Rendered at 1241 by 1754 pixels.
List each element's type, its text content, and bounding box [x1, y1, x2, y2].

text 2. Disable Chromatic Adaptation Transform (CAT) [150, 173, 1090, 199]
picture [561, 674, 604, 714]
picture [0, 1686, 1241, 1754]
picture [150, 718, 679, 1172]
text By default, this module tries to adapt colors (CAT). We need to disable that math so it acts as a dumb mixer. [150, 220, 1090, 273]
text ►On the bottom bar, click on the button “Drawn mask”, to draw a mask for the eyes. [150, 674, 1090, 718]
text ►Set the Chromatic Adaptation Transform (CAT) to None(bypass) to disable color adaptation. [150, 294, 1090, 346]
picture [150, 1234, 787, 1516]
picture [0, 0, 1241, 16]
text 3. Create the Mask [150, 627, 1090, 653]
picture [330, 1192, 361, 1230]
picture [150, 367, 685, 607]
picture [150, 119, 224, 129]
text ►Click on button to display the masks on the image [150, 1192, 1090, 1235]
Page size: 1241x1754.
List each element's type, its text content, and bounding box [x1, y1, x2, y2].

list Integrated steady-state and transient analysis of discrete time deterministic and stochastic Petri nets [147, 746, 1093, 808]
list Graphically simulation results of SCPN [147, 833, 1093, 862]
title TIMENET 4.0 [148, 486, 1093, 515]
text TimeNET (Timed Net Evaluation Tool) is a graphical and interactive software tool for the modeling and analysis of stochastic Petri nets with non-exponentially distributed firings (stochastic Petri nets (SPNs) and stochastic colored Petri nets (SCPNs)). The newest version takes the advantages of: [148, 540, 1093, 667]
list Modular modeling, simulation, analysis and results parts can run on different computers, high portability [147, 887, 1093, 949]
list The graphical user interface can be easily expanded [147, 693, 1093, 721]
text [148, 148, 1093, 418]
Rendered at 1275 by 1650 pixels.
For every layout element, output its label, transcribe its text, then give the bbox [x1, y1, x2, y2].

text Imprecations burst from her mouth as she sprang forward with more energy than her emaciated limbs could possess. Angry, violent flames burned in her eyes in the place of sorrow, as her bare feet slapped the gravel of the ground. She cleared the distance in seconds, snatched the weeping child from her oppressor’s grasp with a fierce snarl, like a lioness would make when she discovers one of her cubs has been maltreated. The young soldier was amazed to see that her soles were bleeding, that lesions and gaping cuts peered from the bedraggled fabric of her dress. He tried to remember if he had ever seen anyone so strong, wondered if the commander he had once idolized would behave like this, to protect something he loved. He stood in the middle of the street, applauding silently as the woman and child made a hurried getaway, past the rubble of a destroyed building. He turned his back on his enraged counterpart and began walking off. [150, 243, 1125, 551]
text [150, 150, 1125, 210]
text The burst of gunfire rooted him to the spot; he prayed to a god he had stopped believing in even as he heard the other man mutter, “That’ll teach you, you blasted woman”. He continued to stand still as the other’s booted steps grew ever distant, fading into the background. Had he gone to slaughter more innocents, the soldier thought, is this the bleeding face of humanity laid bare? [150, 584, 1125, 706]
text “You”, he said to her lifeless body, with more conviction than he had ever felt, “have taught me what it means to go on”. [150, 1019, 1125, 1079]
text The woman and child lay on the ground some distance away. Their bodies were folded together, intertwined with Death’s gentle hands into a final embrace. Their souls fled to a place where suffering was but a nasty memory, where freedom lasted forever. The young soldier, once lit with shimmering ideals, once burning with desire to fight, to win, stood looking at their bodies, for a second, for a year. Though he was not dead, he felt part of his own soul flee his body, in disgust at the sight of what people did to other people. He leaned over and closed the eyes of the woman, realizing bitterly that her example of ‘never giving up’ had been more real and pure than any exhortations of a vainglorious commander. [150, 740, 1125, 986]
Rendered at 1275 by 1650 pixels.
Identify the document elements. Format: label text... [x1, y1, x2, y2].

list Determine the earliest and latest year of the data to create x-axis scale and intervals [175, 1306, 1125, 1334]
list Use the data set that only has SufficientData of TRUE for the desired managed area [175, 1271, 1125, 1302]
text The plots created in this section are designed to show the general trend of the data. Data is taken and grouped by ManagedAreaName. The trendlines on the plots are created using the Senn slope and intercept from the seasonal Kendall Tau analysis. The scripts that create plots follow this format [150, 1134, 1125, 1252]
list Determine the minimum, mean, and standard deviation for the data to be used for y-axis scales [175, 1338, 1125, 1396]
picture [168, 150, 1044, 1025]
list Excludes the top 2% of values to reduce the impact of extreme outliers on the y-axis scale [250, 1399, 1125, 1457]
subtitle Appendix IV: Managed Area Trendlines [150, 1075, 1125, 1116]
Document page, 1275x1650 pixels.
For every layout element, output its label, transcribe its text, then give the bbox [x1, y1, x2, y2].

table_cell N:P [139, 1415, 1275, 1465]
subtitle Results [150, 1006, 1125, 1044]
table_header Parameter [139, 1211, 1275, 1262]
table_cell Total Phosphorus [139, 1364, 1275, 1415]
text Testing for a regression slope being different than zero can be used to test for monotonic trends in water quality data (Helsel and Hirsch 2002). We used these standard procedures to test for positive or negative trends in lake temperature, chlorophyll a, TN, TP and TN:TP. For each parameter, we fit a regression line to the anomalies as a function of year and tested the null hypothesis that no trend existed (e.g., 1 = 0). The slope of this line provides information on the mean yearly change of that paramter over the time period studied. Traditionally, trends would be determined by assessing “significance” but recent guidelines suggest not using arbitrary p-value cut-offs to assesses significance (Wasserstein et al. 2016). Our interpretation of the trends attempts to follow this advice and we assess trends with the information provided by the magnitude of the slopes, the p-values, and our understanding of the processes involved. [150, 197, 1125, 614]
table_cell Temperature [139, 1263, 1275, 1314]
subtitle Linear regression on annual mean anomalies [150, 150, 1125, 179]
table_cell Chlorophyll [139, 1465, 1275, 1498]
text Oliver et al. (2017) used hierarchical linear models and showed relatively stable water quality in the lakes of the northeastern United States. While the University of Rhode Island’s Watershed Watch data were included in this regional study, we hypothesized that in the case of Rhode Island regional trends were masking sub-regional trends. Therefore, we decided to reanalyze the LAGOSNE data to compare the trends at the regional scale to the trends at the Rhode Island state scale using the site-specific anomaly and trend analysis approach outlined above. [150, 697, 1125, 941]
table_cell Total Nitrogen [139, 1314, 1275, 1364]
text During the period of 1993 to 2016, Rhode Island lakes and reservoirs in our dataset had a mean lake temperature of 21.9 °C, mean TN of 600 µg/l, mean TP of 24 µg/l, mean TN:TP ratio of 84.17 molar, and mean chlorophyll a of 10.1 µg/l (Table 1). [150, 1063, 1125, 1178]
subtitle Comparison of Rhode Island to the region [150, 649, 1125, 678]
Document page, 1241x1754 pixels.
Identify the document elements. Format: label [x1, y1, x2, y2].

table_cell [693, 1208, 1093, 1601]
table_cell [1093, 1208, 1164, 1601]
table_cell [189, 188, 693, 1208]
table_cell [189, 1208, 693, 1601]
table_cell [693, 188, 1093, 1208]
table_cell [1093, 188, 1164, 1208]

◇ ◇ ◇ ◇

Number of lines above holding "used"? Give that number alone.

* **Final answer**: 3